Key Takeaways
- Andrew Ng, a renowned AI researcher and educator, believes that AI is both amazing and highly limited.
- Ng is broadly bullish about AI’s upward trajectory but doubts that AI systems will broadly displace humans in the near future.
- He argues that artificial general intelligence (AGI) is a distant possibility and that the development of AI systems requires manual training and preparation of data.
- Ng emphasizes the importance of coding and believes that as coding becomes easier, more people should code, not fewer.
- He thinks that AI systems will become more powerful, but real downsides are emerging, and today’s risks pale in comparison to AI’s potential upside.
Introduction to Andrew Ng
Andrew Ng is a well-known AI researcher, educator, and investor who has become an AI statesman of sorts. He co-founded Google Brain, which became part of Google’s flagship DeepMind division, and served as Chief Scientist of Chinese tech titan Baidu. With over 2.3 million followers on LinkedIn, Ng is a highly influential voice in the AI community. In a recent interview, Ng shared his thoughts on the current state of AI, its limitations, and its potential future developments.
The Limitations of AI
Ng believes that AI is both amazing and highly limited. He argues that understanding the balance between AI’s capabilities and limitations is crucial. Ng is skeptical about the potential for AI systems to broadly displace humans in the near future. He thinks that artificial general intelligence (AGI), which refers to AI systems that can match human performance on all meaningful tasks, is a distant possibility.
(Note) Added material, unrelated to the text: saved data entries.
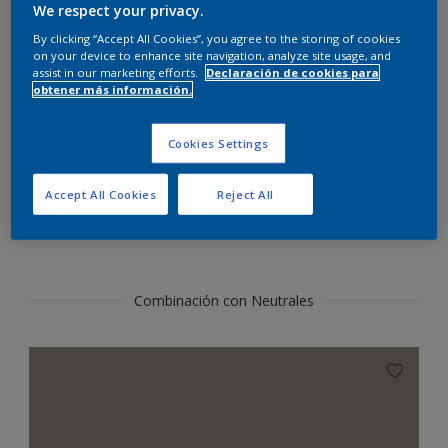
Encontrar productos de este color
We respect your privacy.
By clicking “Accept All Cookies”, you agree to the storing of cookies
on your device to enhance site navigation, analyze site usage, and
Ir
assist in our marketing efforts.
Declaración de cookies para
obtener más información.
Cookies Settings
Sección de colores
Accept All Cookies
Reject All
coordinados
Combinación con Neutrales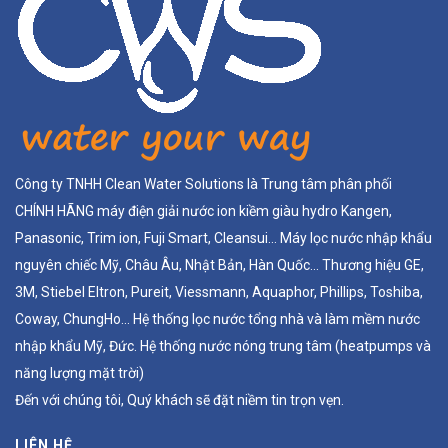
Công ty TNHH Clean Water Solutions là Trung tâm phân phối
CHÍNH HÃNG máy điện giải nước ion kiềm giàu hydro Kangen,
Panasonic, Trim ion, Fuji Smart, Cleansui... Máy lọc nước nhập khẩu
nguyên chiếc Mỹ, Châu Âu, Nhật Bản, Hàn Quốc... Thương hiệu GE,
3M, Stiebel Eltron, Pureit, Viessmann, Aquaphor, Phillips, Toshiba,
Coway, ChungHo... Hệ thống lọc nước tổng nhà và làm mềm nước
nhập khẩu Mỹ, Đức. Hệ thống nước nóng trung tâm (heatpumps và
năng lượng mặt trời)
Đến với chúng tôi, Quý khách sẽ đặt niềm tin trọn vẹn.
LIÊN HỆ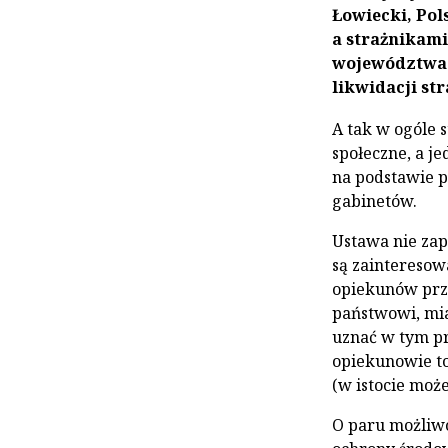
Łowiecki, Pol
a strażnikami
województwac
likwidacji str
A tak w ogóle 
społeczne, a j
na podstawie 
gabinetów.
Ustawa nie zap
są zainteresow
opiekunów prz
państwowi, mi
uznać w tym p
opiekunowie to
(w istocie moż
O paru możliwo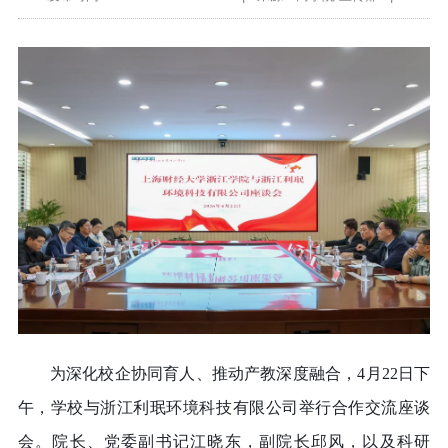
为深化校企协同育人、推动产教深度融合，
4月22日下
午，学校与浙江利珉环境科技有限公司举行合作交流座谈
会。院长、党委副书记江晓东，副院长邱风，以及科研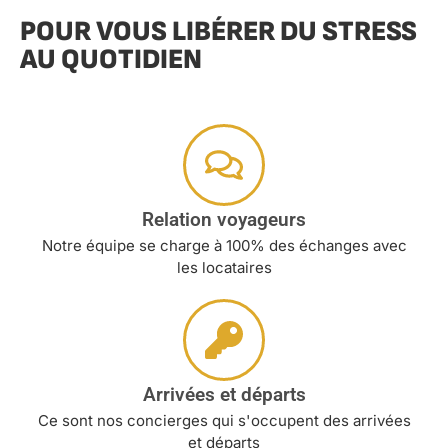
POUR VOUS LIBÉRER DU STRESS
AU QUOTIDIEN
Relation voyageurs
Notre équipe se charge à 100% des échanges avec
les locataires
Arrivées et départs
Ce sont nos concierges qui s'occupent des arrivées
et départs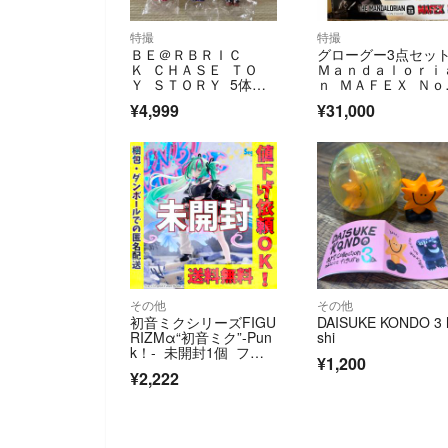
特撮
特撮
ＢＥ＠ＲＢＲＩＣ
グローグー3点セッ
Ｋ ＣＨＡＳＥ ＴＯ
Ｍａｎｄａｌｏｒｉ
Ｙ ＳＴＯＲＹ 5体セ
ｎ ＭＡＦＥＸ Ｎｏ
ット トイストーリー
２００ Ｔ
¥4,999
¥31,000
その他
その他
初音ミクシリーズFIGU
DAISUKE KONDO 3 
RIZMα“初音ミク”-Pun
shi
k！- 未開封1個 フィ
¥1,200
ギュア
¥2,222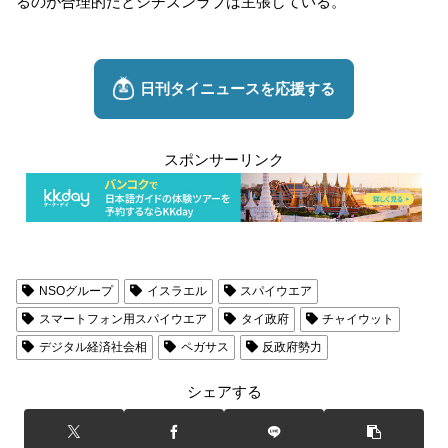
るのが合理的だとシチズンラブは主張している。
スポンサーリンク
NSOグループ
イスラエル
スパイウエア
スマートフォン用スパイウエア
タイ政府
チャイウット
デジタル経済社会相
ペガサス
反政府勢力
シェアする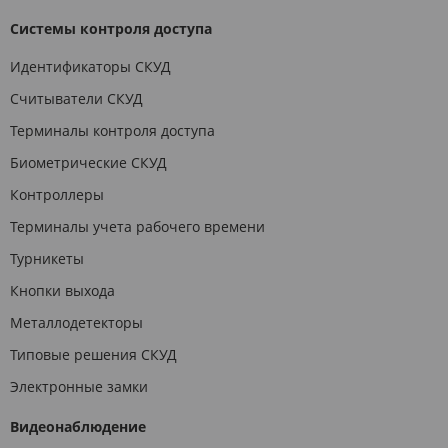
Системы контроля доступа
Идентификаторы СКУД
Считыватели СКУД
Терминалы контроля доступа
Биометрические СКУД
Контроллеры
Терминалы учета рабочего времени
Турникеты
Кнопки выхода
Металлодетекторы
Типовые решения СКУД
Электронные замки
Видеонаблюдение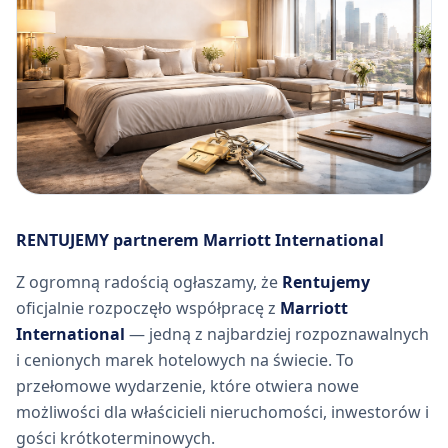
RENTUJEMY partnerem Marriott International
Z ogromną radością ogłaszamy, że
Rentujemy
oficjalnie rozpoczęło współpracę z
Marriott
International
— jedną z najbardziej rozpoznawalnych
i cenionych marek hotelowych na świecie. To
przełomowe wydarzenie, które otwiera nowe
możliwości dla właścicieli nieruchomości, inwestorów i
gości krótkoterminowych.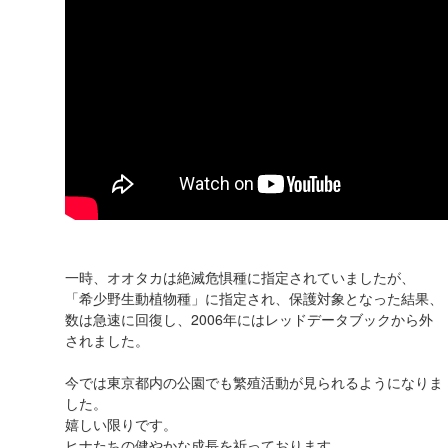
一時、オオタカは絶滅危惧種に指定されていましたが、
「希少野生動植物種」に指定され、保護対象となった結果、
数は急速に回復し、2006年にはレッドデータブックから外
されました。
今では東京都内の公園でも繁殖活動が見られるようになりま
した。
嬉しい限りです。
ヒナたちの健やかな成長を祈っております。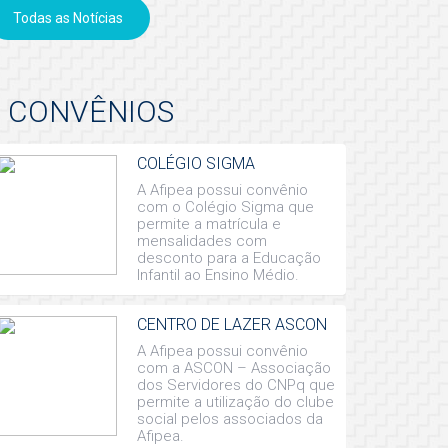
Todas as Notícias
CONVÊNIOS
COLÉGIO SIGMA
A Afipea possui convênio
com o Colégio Sigma que
permite a matrícula e
mensalidades com
desconto para a Educação
Infantil ao Ensino Médio.
CENTRO DE LAZER ASCON
A Afipea possui convênio
com a ASCON – Associação
dos Servidores do CNPq que
permite a utilização do clube
social pelos associados da
Afipea.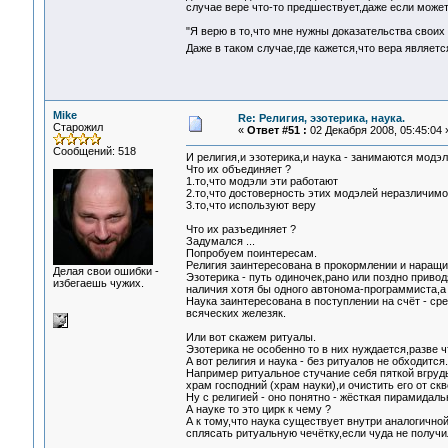
случае вере что-то предшествует,даже если может 
"Я верю в то,что мне нужны доказательства своих
Даже в таком случае,где кажется,что вера являе
Mike
Re: Религия, эзотерика, наука.
Старожил
«
Ответ #51 :
02 Декабря 2008, 05:45:04 
Сообщений: 518
И религия,и эзотерика,и наука - занимаются модэ
Что их объединяет ?
1.то,что модэли эти работают
2.то,что достоверность этих модэлей неразличим
3.то,что используют веру
Что их разъединяет ?
Задумался ...
Попробуем поинтересам.
Религия заинтересована в прокормлении и наращ
Делая свои ошибки -
Эзотерика - путь одиночек,рано или поздно приво
избегаешь чужих.
наличия хотя бы одного автонома-программиста,а 
Наука заинтересована в поступлении на счёт - ср
всяческих железяк.
Или вот скажем ритуалы.
Эзотерика не особенно то в них нуждается,разве 
А вот религия и наука - без ритуалов не обходится.
Например ритуальное стучание себя пяткой вгруд
храм господний (храм науки),и очистить его от ск
Ну с религией - оно понятно - жёсткая пирамидаль
А науке то это цирк к чему ?
А к тому,что наука существует внутри аналогично
сплясать ритуальную чечётку,если чуда не получи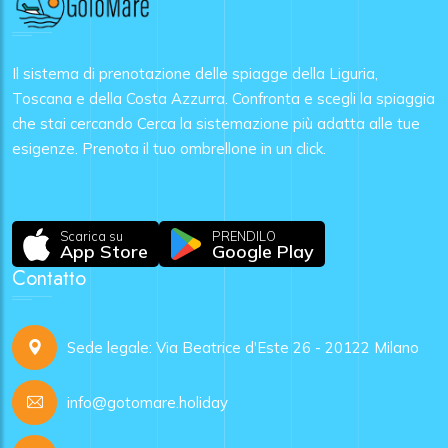
Il sistema di prenotazione delle spiagge della Liguria,
Toscana e della Costa Azzurra. Confronta e scegli la spiaggia
che stai cercando Cerca la sistemazione più adatta alle tue
esigenze. Prenota il tuo ombrellone in un click.
Scarica su
PRENDILO
App Store
Google Play
Contatto
Sede legale: Via Beatrice d'Este 26 - 20122 Milano
info@gotomare.holiday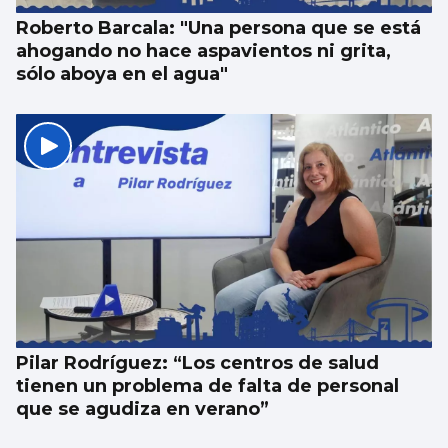
Roberto Barcala: "Una persona que se está
ahogando no hace aspavientos ni grita,
sólo aboya en el agua"
Pilar Rodríguez: “Los centros de salud
tienen un problema de falta de personal
que se agudiza en verano”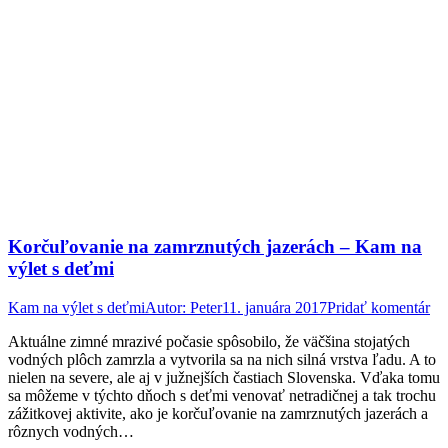
Korčuľovanie na zamrznutých jazerách – Kam na
výlet s deťmi
Kam na výlet s deťmi
Autor:
Peter
11. januára 2017
Pridať komentár
Aktuálne zimné mrazivé počasie spôsobilo, že väčšina stojatých
vodných plôch zamrzla a vytvorila sa na nich silná vrstva ľadu. A to
nielen na severe, ale aj v južnejších častiach Slovenska. Vďaka tomu
sa môžeme v týchto dňoch s deťmi venovať netradičnej a tak trochu
zážitkovej aktivite, ako je korčuľovanie na zamrznutých jazerách a
rôznych vodných…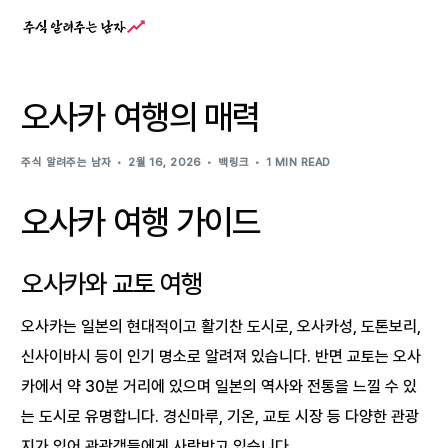
오사카 여행의 매력
주식 알려주는 남자
2월 16, 2026
백링크
1 MIN READ
오사카 여행 가이드
오사카와 교토 여행
오사카는 일본의 현대적이고 활기찬 도시로, 오사카성, 도톤보리,
신사이바시 등이 인기 명소로 알려져 있습니다. 반면 교토는 오사
카에서 약 30분 거리에 있으며 일본의 역사와 전통을 느낄 수 있
는 도시로 유명합니다. 경신마루, 기온, 교토 시장 등 다양한 관광
지가 있어 관광객들에게 사랑받고 있습니다.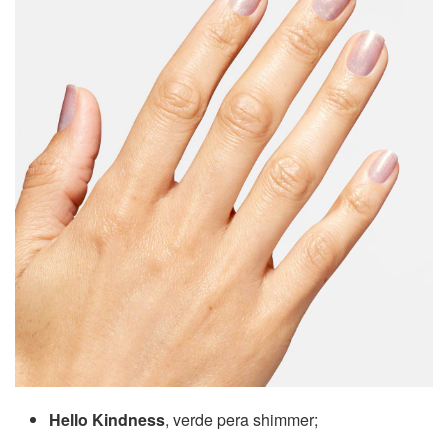
Hello Kindness
, verde pera shimmer;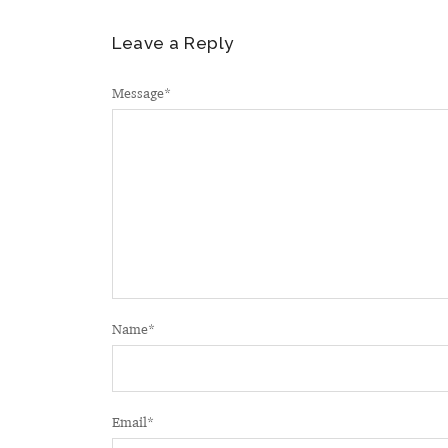
Leave a Reply
Message
*
Name
*
Email
*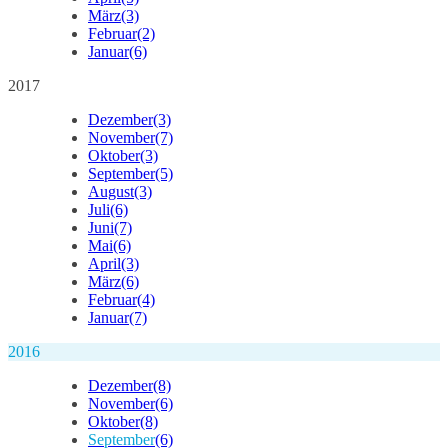
März
(3)
Februar
(2)
Januar
(6)
2017
Dezember
(3)
November
(7)
Oktober
(3)
September
(5)
August
(3)
Juli
(6)
Juni
(7)
Mai
(6)
April
(3)
März
(6)
Februar
(4)
Januar
(7)
2016
Dezember
(8)
November
(6)
Oktober
(8)
September
(6)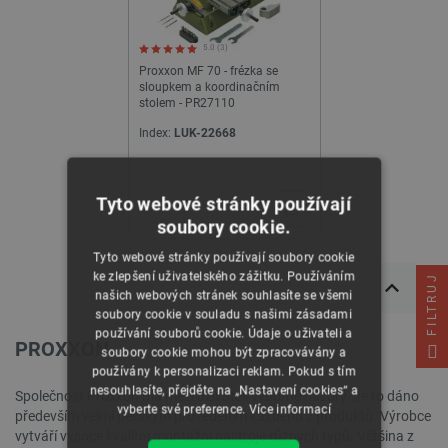
5.0 (3)
Proxxon MF 70 - frézka se
sloupkem a koordinačním
stolem - PR27110
Index:
LUK-22668
Tyto webové stránky používají
soubory cookie.
Tyto webové stránky používají soubory cookie
ke zlepšení uživatelského zážitku. Používáním
FILTRUJ
našich webových stránek souhlasíte se všemi
soubory cookie v souladu s našimi zásadami
používání souborů cookie. Údaje o uživateli a
PROXXON
soubory cookie mohou být zpracovávány a
používány k personalizaci reklam. Pokud s tím
nesouhlasíte, přejděte na „Nastavení cookies“ a
Společnost Proxxon má mezi uživateli výborné názory. Je to dáno
vyberte své preference.
Více informací
především velmi pečlivým provedením každého z produktů. Výrobce
vytváří vysoce kvalitní montážní nástroje různých typů. Většina z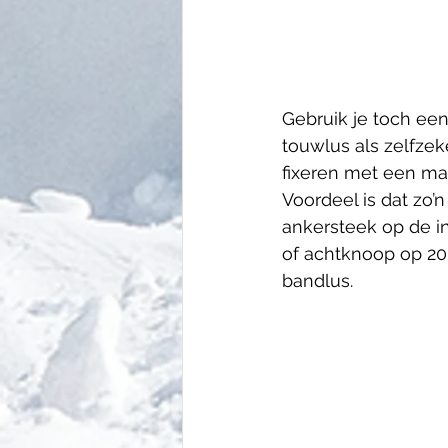
Gebruik je toch ee
touwlus als zelfzek
fixeren met een ma
Voordeel is dat zo’
ankersteek op de in
of achtknoop op 20
bandlus.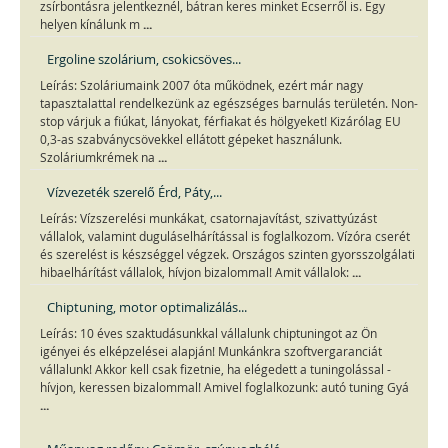
zsírbontásra jelentkeznél, bátran keres minket Ecserről is. Egy
...
helyen kínálunk m
Ergoline szolárium, csokicsöves...
Leírás: Szoláriumaink 2007 óta működnek, ezért már nagy
tapasztalattal rendelkezünk az egészséges barnulás területén. Non-
stop várjuk a fiúkat, lányokat, férfiakat és hölgyeket! Kizárólag EU
0,3-as szabványcsövekkel ellátott gépeket használunk.
...
Szoláriumkrémek na
Vízvezeték szerelő Érd, Páty,...
Leírás: Vízszerelési munkákat, csatornajavítást, szivattyúzást
vállalok, valamint duguláselhárítással is foglalkozom. Vízóra cserét
és szerelést is készséggel végzek. Országos szinten gyorsszolgálati
...
hibaelhárítást vállalok, hívjon bizalommal! Amit vállalok:
Chiptuning, motor optimalizálás...
Leírás: 10 éves szaktudásunkkal vállalunk chiptuningot az Ön
igényei és elképzelései alapján! Munkánkra szoftvergaranciát
vállalunk! Akkor kell csak fizetnie, ha elégedett a tuningolással -
hívjon, keressen bizalommal! Amivel foglalkozunk: autó tuning Gyá
...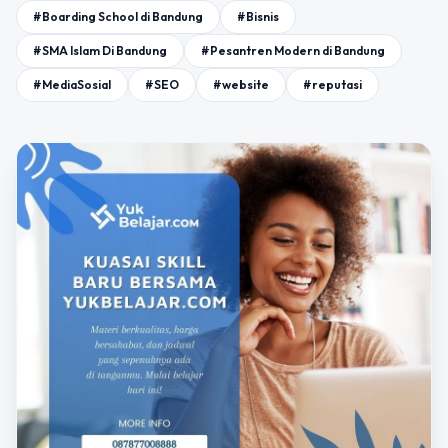
#Boarding School di Bandung
#Bisnis
#SMA Islam Di Bandung
#Pesantren Modern di Bandung
#MediaSosial
#SEO
#website
#reputasi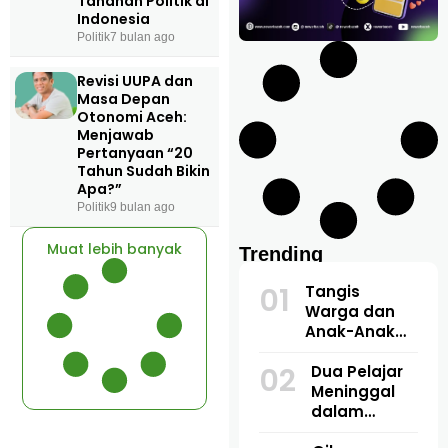
Tahanan Politik di
Indonesia
Politik
7 bulan ago
Revisi UUPA dan
Masa Depan
Otonomi Aceh:
Menjawab
Pertanyaan “20
Tahun Sudah Bikin
Apa?”
Politik
9 bulan ago
Muat lebih banyak
Trending
01
Tangis
Warga dan
Anak-Anak
Warnai
02
Perpisahan
Dua Pelajar
KKN USK di
Meninggal
Pulo Lawang
dalam
Kecelakaan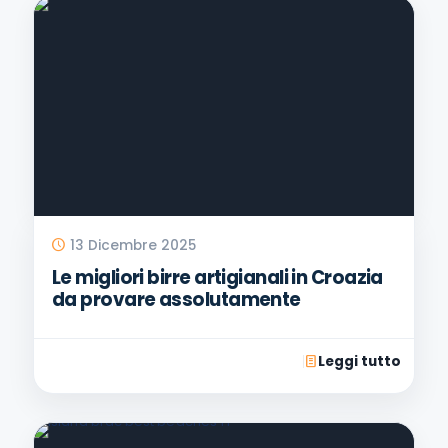
13 Dicembre 2025
Le migliori birre artigianali in Croazia
da provare assolutamente
Leggi tutto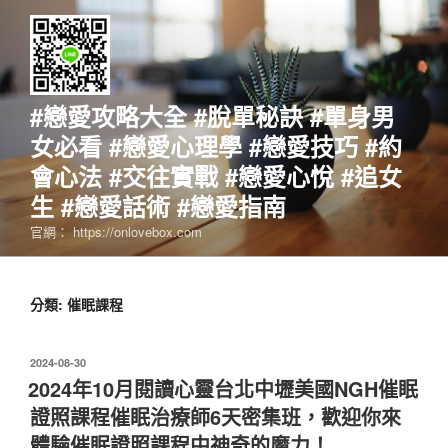
跳
至
主
要
內
#戀愛攻略大全 #脫單秘訣 #單身男
容
女必看 #戀愛心理學 #戀愛技巧 #約
會心法 #交往實戰 #戀愛心悅 #追女
生 #戀愛話術 #戀愛指南
官網： https://onlovebox.com
分類:
催眠課程
發
2024-08-30
佈
2024年10月閱讀心靈台北中壢美國NGH催眠
於
證照課程催眠治療師6天密集班，歡迎你來
體驗催眠證照課程中神奇的魔力！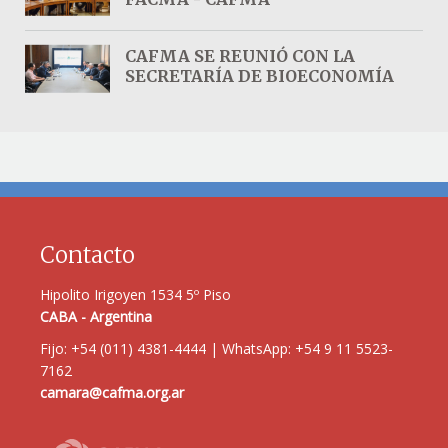
CAFMA SE REUNIÓ CON LA
SECRETARÍA DE BIOECONOMÍA
Contacto
Hipolito Irigoyen 1534 5º Piso
CABA - Argentina
Fijo: +54 (011) 4381-4444 | WhatsApp: +54 9 11 5523-
7162
camara@cafma.org.ar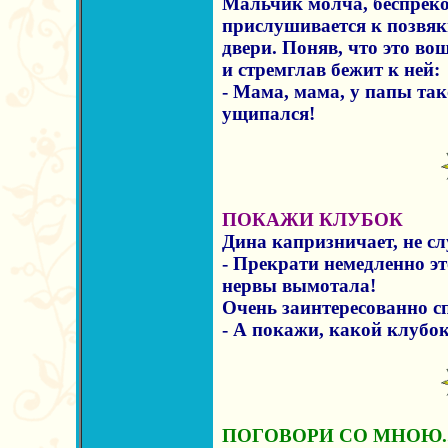
Мальчик молча, беспреко
прислушивается к позвя
двери. Поняв, что это во
и стремглав бежит к ней:
- Мама, мама, у папы тако
ущипался!
ПОКАЖИ КЛУБОК
Дина капризничает, не сл
- Прекрати немедленно эт
нервы вымотала!
Очень заинтересованно с
- А покажи, какой клубо
ПОГОВОРИ СО МНОЮ..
Ng’s views on AGI are contrary to those of other AI luminaries who envision AGI emerging in the next few years.
The Importance of Coding
Ng has stellar credentials in the education world, having founded Coursera, one of the world’s largest online learning platforms, and overseeing DeepLearning.AI, a popular AI-focused education platform. He emphasizes the importance of coding and believes that as coding becomes easier, more people should code, not fewer. Ng argues that coding is the "epicenter of AI progress" and that AI’s capabilities only become apparent when people use AI tools to code. He thinks that people who use AI to write code will be more productive and have more fun than those who don’t.
The Risks and Benefits of AI
As AI systems become more powerful, Ng is aware that real downsides are emerging. He thinks that today’s risks pale in comparison to AI’s potential upside. Ng references recent suicides that allegedly involved the use of AI and acknowledges the need for responsible development and regulation of AI systems. However, he is wary of stifling regulations that could hinder the development of AI systems that could save lives. Instead, Ng advocates for laws that demand transparency from leading AI companies, such as the recently passed SB 53 in California and RAISE Act in New York.
The Future of AI
Ng is intimately connected with many of today’s private-sector AI leaders and has a deep understanding of the AI landscape. He thinks that part of today’s AI landscape looks like a bubble, with many companies investing heavily in AI models without a clear payoff. Ng believes that the first steps of creating AI models, referred to as the "training" or "pre-training" stages, are where many questions arise. However, he is confident that the demand for the later stages of AI computation, referred to as the "inference" stage, will continue to grow. Ng also sees significant potential in voice-related AI and "agentic AI," which refers to AI systems that can perform many actions autonomously.
The Role of AI in the Future
Ng’s views on the future of AI are shaped by his experience and expertise in the field. He thinks that AI will continue to grow and become more powerful, but it is crucial to understand its limitations and potential risks. Ng believes that AI has the potential to bring about significant benefits, but it is essential to develop and regulate AI systems responsibly. As AI continues to evolve, it is likely that we will see significant advancements in areas such as voice-related AI and "agentic AI." However, it is crucial to approach these developments with a clear understanding of AI’s capabilities and limitations.